# Available data:
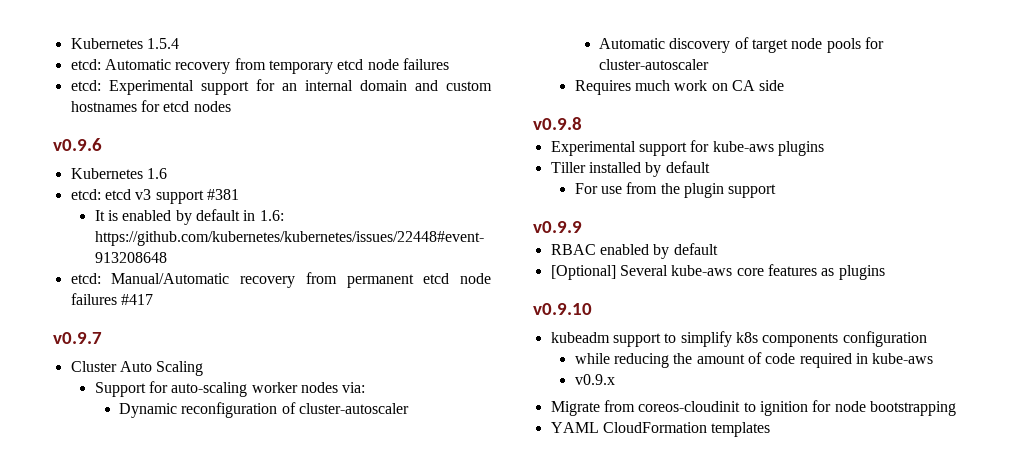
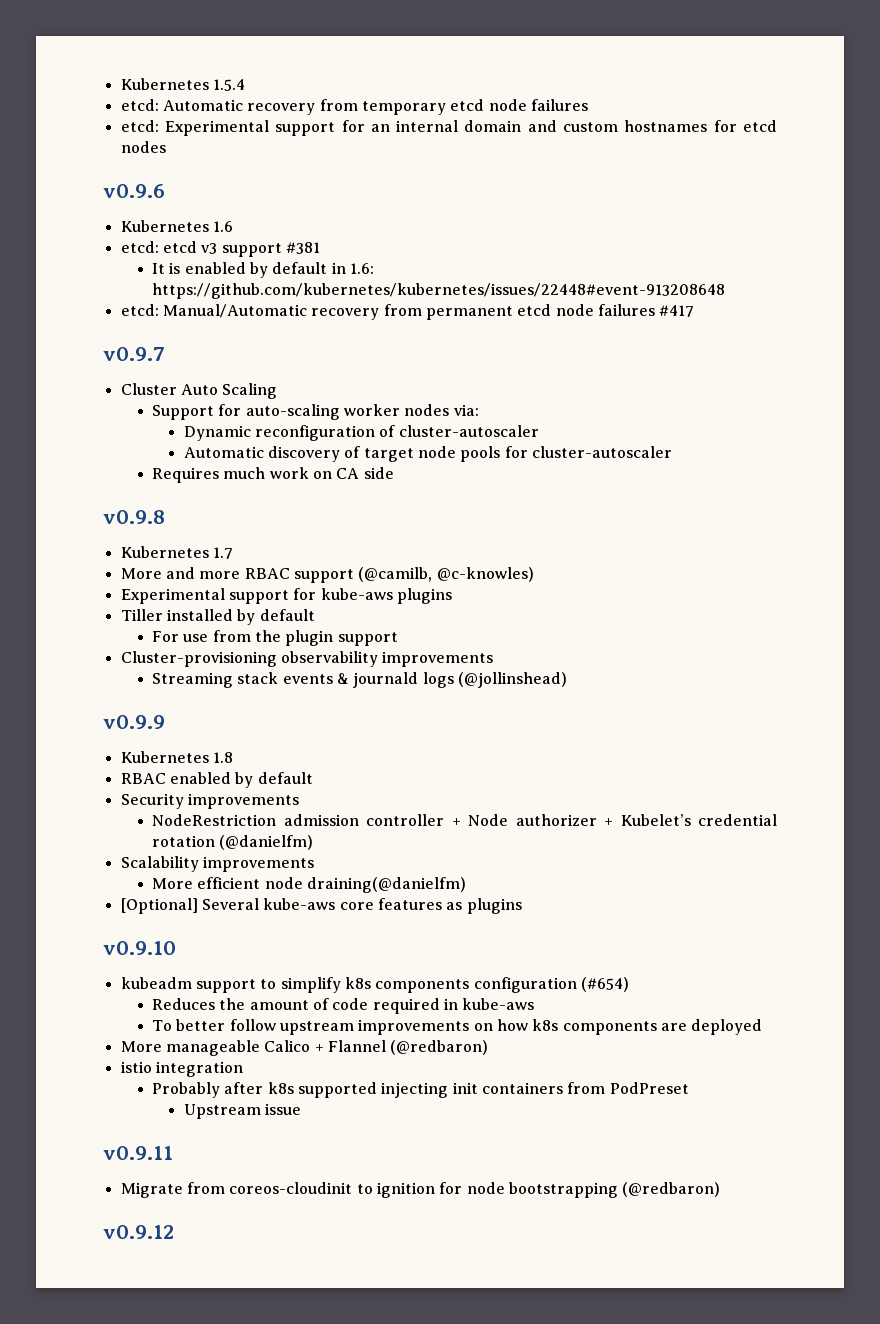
(582, 123) none -> [120,546,233,559] [120,567,534,583] // Kubernetes 1.7 // More and more RBAC support (@camilb, @c-knowles)
(777, 191) none -> [120,651,494,667] [152,672,568,688] // Cluster-provisioning observability improvements // Streaming stack events & journald logs (@jollinshead)
(582, 227) none -> [120,751,233,763] // Kubernetes 1.8
(718, 249) none -> [120,793,299,809] [152,814,778,826] [152,835,314,850] [120,856,314,872] [152,877,467,893] // Security improvements // NodeRestriction admission controller + Node authorizer + Kubelet’s credential rotation (@danielfm) // Scalability improvements // More efficient node draining(@danielfm)
[574,353,670,368] // while reducing -> [580,977,629,992] [152,998,216,1010] (#654) // Reduces
[574,374,615,385] v0.9.x -> [152,1019,763,1035] [120,1040,489,1056] [120,1061,243,1077] [152,1082,689,1098] [183,1103,302,1119] [103,1146,173,1160] To better follow upstream improvements on how k8s components are deployed // More manageable Calico + Flannel (@redbaron) // istio integration // Probably after k8s supported injecting init containers from PodPreset // Upstream issue // v0.9.11
[550,422,771,437] // YAML CloudFormation templates -> [622,1182,721,1197] [103,1225,174,1239] (@redbaron) // v0.9.12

# What you should do:
Print the material in full and exactly, minus the pictures.

# Response to this task:
(582, 123) none -> [120,546,233,559] [120,567,534,583] // Kubernetes 1.7 // More and more RBAC support (@camilb, @c-knowles)
(777, 191) none -> [120,651,494,667] [152,672,568,688] // Cluster-provisioning observability improvements // Streaming stack events & journald logs (@jollinshead)
(582, 227) none -> [120,751,233,763] // Kubernetes 1.8
(718, 249) none -> [120,793,299,809] [152,814,778,826] [152,835,314,850] [120,856,314,872] [152,877,467,893] // Security improvements // NodeRestriction admission controller + Node authorizer + Kubelet’s credential rotation (@danielfm) // Scalability improvements // More efficient node draining(@danielfm)
[574,353,670,368] // while reducing -> [580,977,629,992] [152,998,216,1010] (#654) // Reduces
[574,374,615,385] v0.9.x -> [152,1019,763,1035] [120,1040,489,1056] [120,1061,243,1077] [152,1082,689,1098] [183,1103,302,1119] [103,1146,173,1160] To better follow upstream improvements on how k8s components are deployed // More manageable Calico + Flannel (@redbaron) // istio integration // Probably after k8s supported injecting init containers from PodPreset // Upstream issue // v0.9.11
[550,422,771,437] // YAML CloudFormation templates -> [622,1182,721,1197] [103,1225,174,1239] (@redbaron) // v0.9.12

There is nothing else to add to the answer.